CASA DELLA MINIERA

Casa della Miniera com'era
Casa della Miniera com’era
La “Casa della Miniera” fu costruita prima degli anni ’40, vicino al sentiero dell’Alta Via dei Monti Liguri, in prossimità della località “Prato Rotondo“, a quota 1078 metri d’altitudine.

La “Casa della miniera” venne costruita come riparo per degli operai. Erano impiegati in una miniera di ferro che si trovava in quella zona. Le pietre scure tendenti al colore marrone testimoniano la presenza del metallo ferroso. Ben presto però la miniera fu abbandonata perchè poco remunerativa.

Il riparo, allora cominciò ad essere utilizzato dalle famiglie di contadini che salivano dalla frazione di Sciarborasca. In estate si faceva la “fienagione” cioè il taglio e il trasporto a valle dell’erba dei grandi prati di montagna. Il fieno serviva per il sostentamento del bestiame durante l’inverno. Col passare degli anni anche la “fienagione” cessò di essere praticata dai contadini della zona. La Casa della Miniera fu abbandonata definitivamente. Anno dopo anno senza manutenzione da parte di chi la usava diventò poco più di un mucchio di pietre. Questo fino a quando il Gruppo Alpini di Cogoleto non cominciò ad usare quello che rimaneva del riparo come sede del loro raduno annuale che si svolge ai primi di luglio. Ma soprattutto fino a quando la Comunità Montana Argentea decide di ristrutturare il riparo in collaborazione con gli Alpini di Cogoleto.

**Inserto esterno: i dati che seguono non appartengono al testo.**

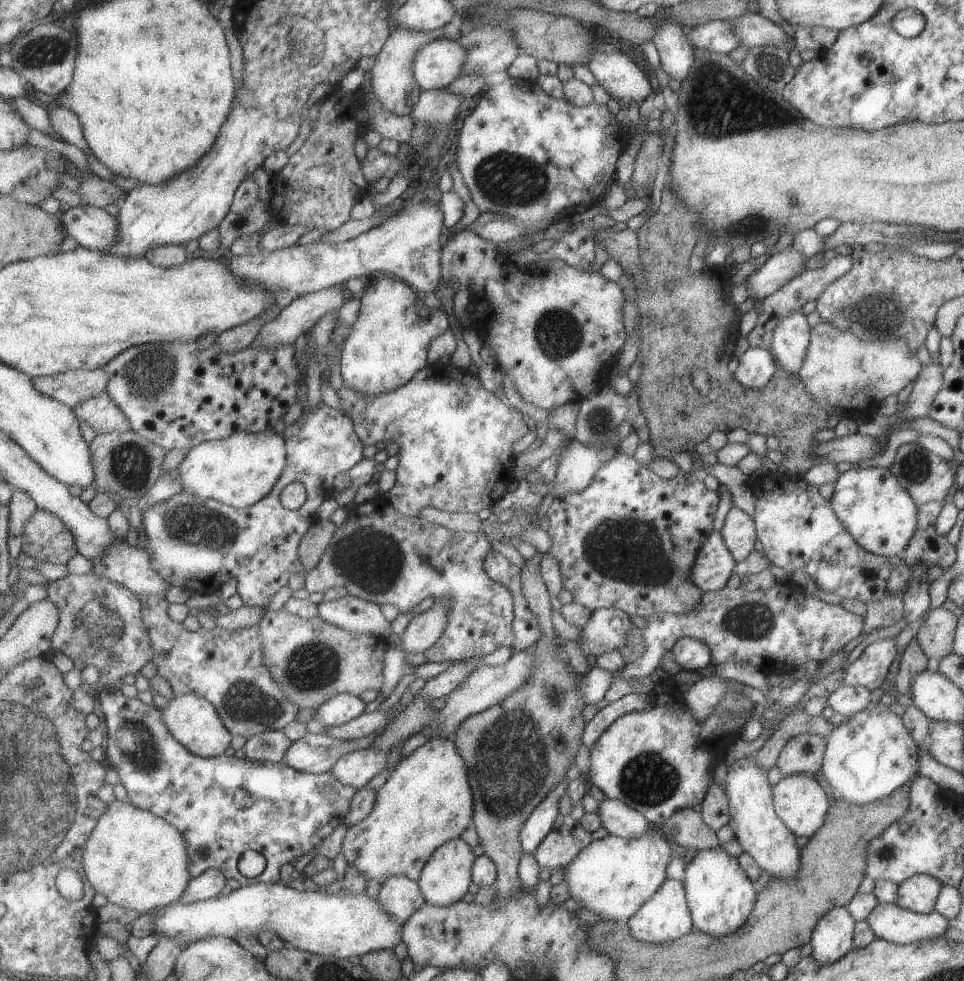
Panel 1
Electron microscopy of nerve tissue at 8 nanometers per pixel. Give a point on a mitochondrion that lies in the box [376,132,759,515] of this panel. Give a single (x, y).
(506, 179)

La realizzazione del nuovo riparo
Casa della Miniera com'è ora
Casa della Miniera com’è ora

Partono gli incontri con i proprietari e viene stipulata una convenzione per riattare la vecchia struttura. Vengono stanziati i soldi da parte della Comunità Montana Dopo aver preparato il progetto di recupero e ottenuto le necessarie autorizzazioni, finalmente partono i lavori. La prima ditta appaltatrice però rinuncia a lavori iniziati. Il completamento dell’opera viene così riassegnato ad una seconda ditta che li porta a compimento nel 2004.

Gli Alpini, con il loro lavoro, e la Comunità Montana hanno fatto un piccolo miracolo. Un rudere inutilizzabile ora si è trasformato in un vero e proprio rifugio. Una parte è a disposizione di tutti gli escursionisti che hanno bisogno di un riparo, mentre il resto è riservato agli Alpini. Ma non solo, tutta l’area circostante è stata sistemata. Sono stati realizzati recinzione, panche e tavoli in legno per pic-nic. E’ stata sistemata la fonte attigua, il monumento alle penne mozze. E’ stato ampliato il sentiero che porta alla cappelletta posta sul crinale leggermente più in basso. Il luogo dove in occasione della festa annuale viene celebrata la Santa Messa.